* [REQUIRED WORK] What are the lines below, starting at the line containing "Figure 1. Yeast" and ending at the line containing "Figure 3. ( a"? Write them out exactly, ends included, without pictures.

* [DATA TO PROCESS]

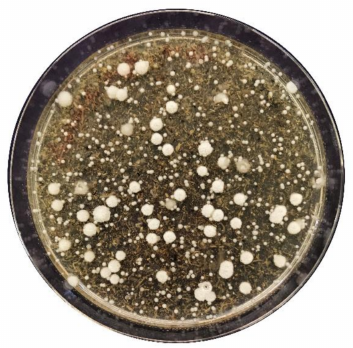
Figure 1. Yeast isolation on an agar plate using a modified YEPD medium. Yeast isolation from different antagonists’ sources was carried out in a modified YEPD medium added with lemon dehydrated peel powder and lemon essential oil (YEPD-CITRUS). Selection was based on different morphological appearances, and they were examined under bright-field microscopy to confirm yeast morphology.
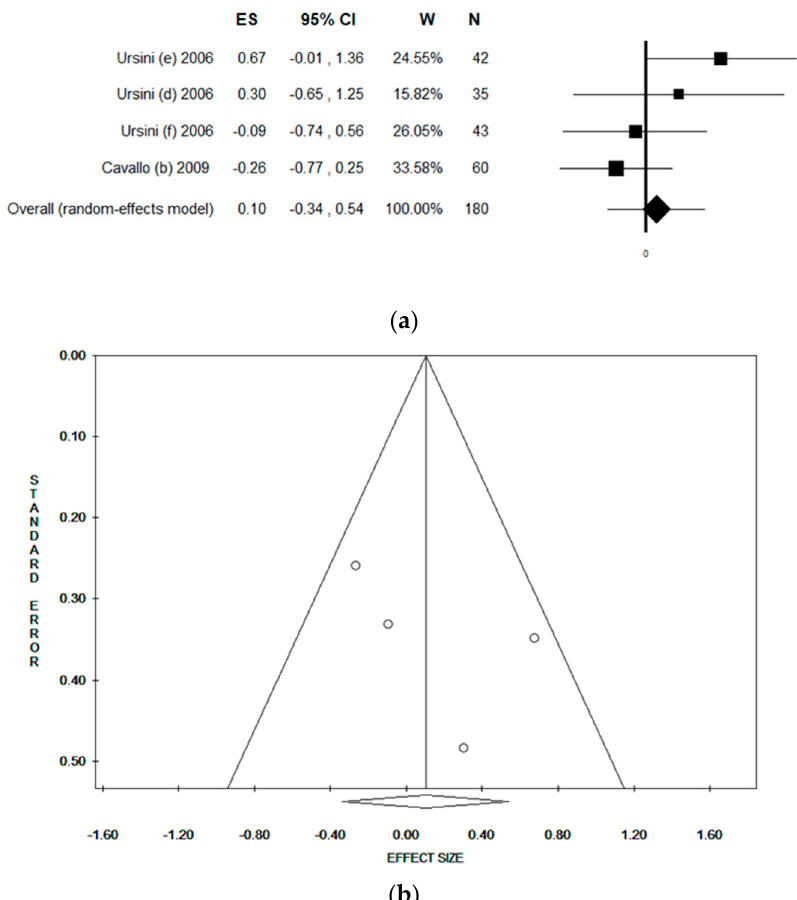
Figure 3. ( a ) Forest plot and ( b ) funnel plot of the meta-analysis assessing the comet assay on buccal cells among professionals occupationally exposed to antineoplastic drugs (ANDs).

...

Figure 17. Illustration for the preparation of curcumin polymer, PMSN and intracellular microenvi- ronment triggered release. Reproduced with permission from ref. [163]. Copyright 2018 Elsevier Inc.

* * *

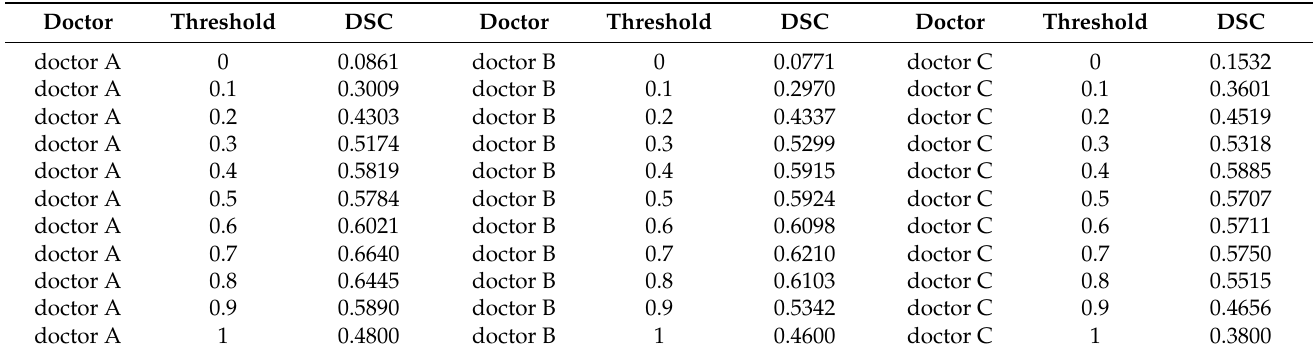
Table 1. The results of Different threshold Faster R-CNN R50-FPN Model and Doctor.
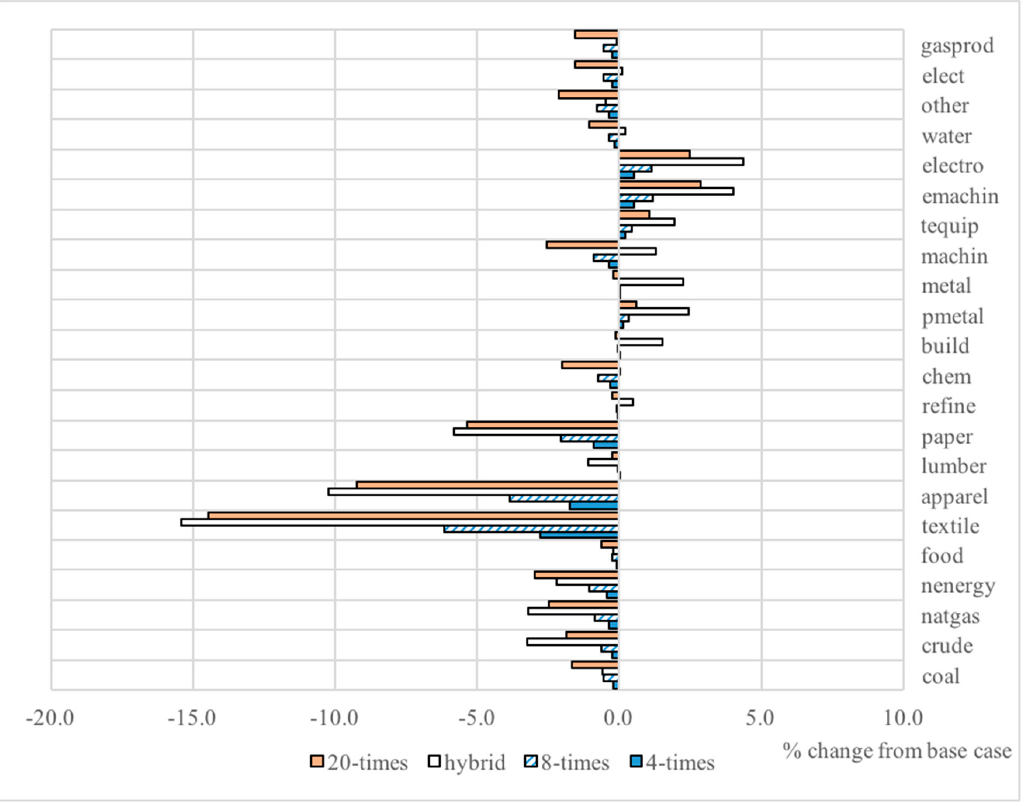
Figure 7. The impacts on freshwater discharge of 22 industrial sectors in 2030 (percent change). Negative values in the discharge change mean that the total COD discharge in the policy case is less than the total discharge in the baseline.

* [TASK SOLUTION]
Figure 1. Yeast isolation on an agar plate using a modified YEPD medium. Yeast isolation from different antagonists’ sources was carried out in a modified YEPD medium added with lemon dehydrated peel powder and lemon essential oil (YEPD-CITRUS). Selection was based on different morphological appearances, and they were examined under bright-field microscopy to confirm yeast morphology.
Figure 3. ( a ) Forest plot and ( b ) funnel plot of the meta-analysis assessing the comet assay on buccal cells among professionals occupationally exposed to antineoplastic drugs (ANDs).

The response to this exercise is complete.